🤖 AI Summary
In robotic-assisted microsurgery, fine instruments—such as needle drivers and forceps—are challenging to segment accurately due to low contrast, resolution degradation, and severe class imbalance, leading to poor segmentation precision and structural discontinuities. To address these issues, this paper proposes MISRA: a novel segmentation framework that (i) enhances RGB inputs via luminance-channel augmentation for improved robustness; (ii) incorporates a skip-attention mechanism to preserve slender structural features; and (iii) introduces an iterative feedback module to enforce geometric continuity across multi-round segmentation.
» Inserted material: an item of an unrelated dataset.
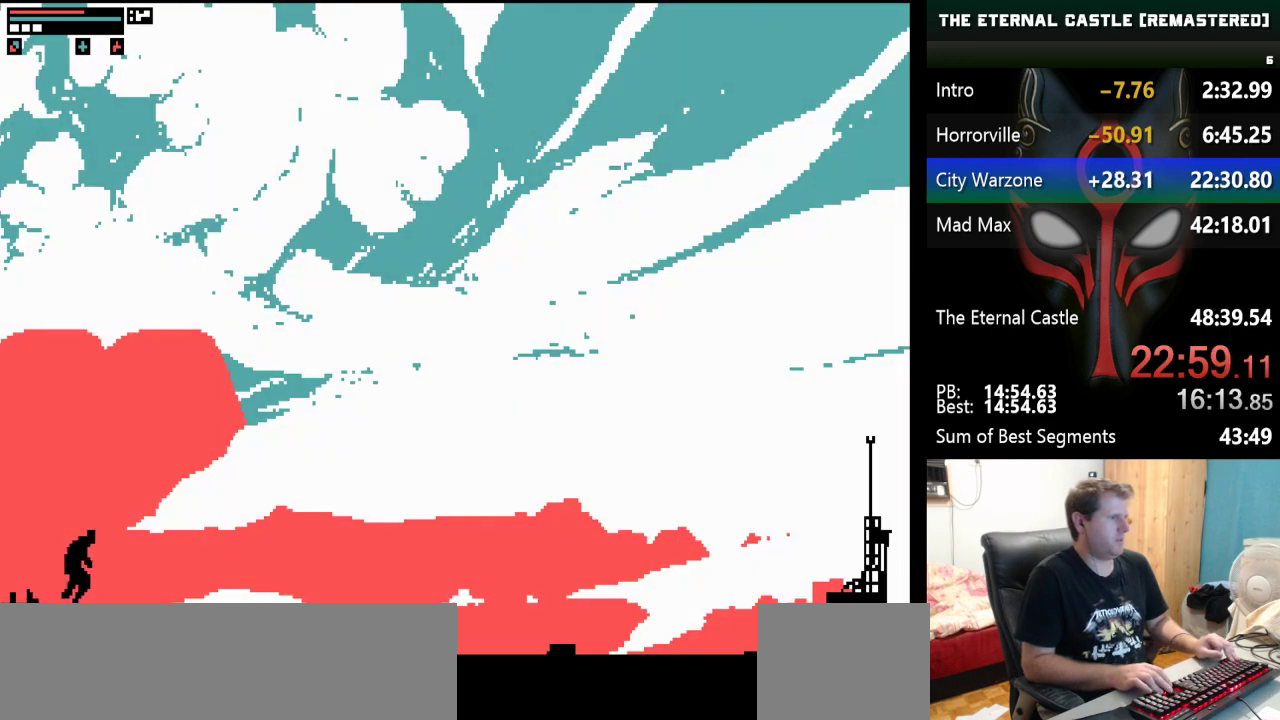
{"keys": ["right", "shift"], "events": [[317, "up", "up"]]}
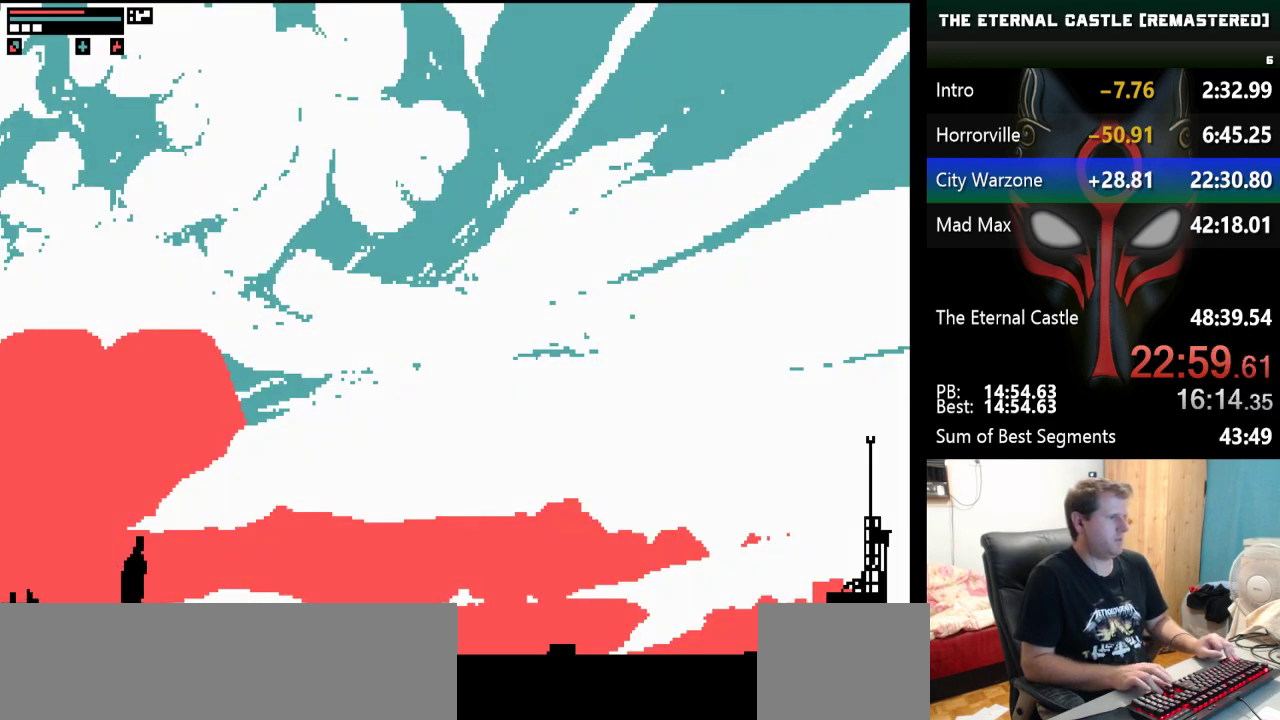
{"keys": ["right", "shift"], "events": []}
Additionally, we present MicroInstruments—the first high-fidelity, expert-annotated dataset specifically designed for microsurgical instrument segmentation. Evaluated on MicroInstruments, MISRA achieves a 5.37% absolute gain in mean class IoU over prior methods, significantly improving segmentation stability and structural integrity—particularly in instrument contact and occlusion regions—thereby establishing a more reliable visual parsing foundation for minimally invasive surgical scene understanding.
📝 Abstract
Accurate segmentation of thin structures is critical for microsurgical scene understanding but remains challenging due to resolution loss, low contrast, and class imbalance. We propose Microsurgery Instrument Segmentation for Robotic Assistance(MISRA), a segmentation framework that augments RGB input with luminance channels, integrates skip attention to preserve elongated features, and employs an Iterative Feedback Module(IFM) for continuity restoration across multiple passes. In addition, we introduce a dedicated microsurgical dataset with fine-grained annotations of surgical instruments including thin objects, providing a benchmark for robust evaluation Dataset available at https://huggingface.co/datasets/KIST-HARILAB/MISAW-Seg. Experiments demonstrate that MISRA achieves competitive performance, improving the mean class IoU by 5.37% over competing methods, while delivering more stable predictions at instrument contacts and overlaps. These results position MISRA as a promising step toward reliable scene parsing for computer-assisted and robotic microsurgery.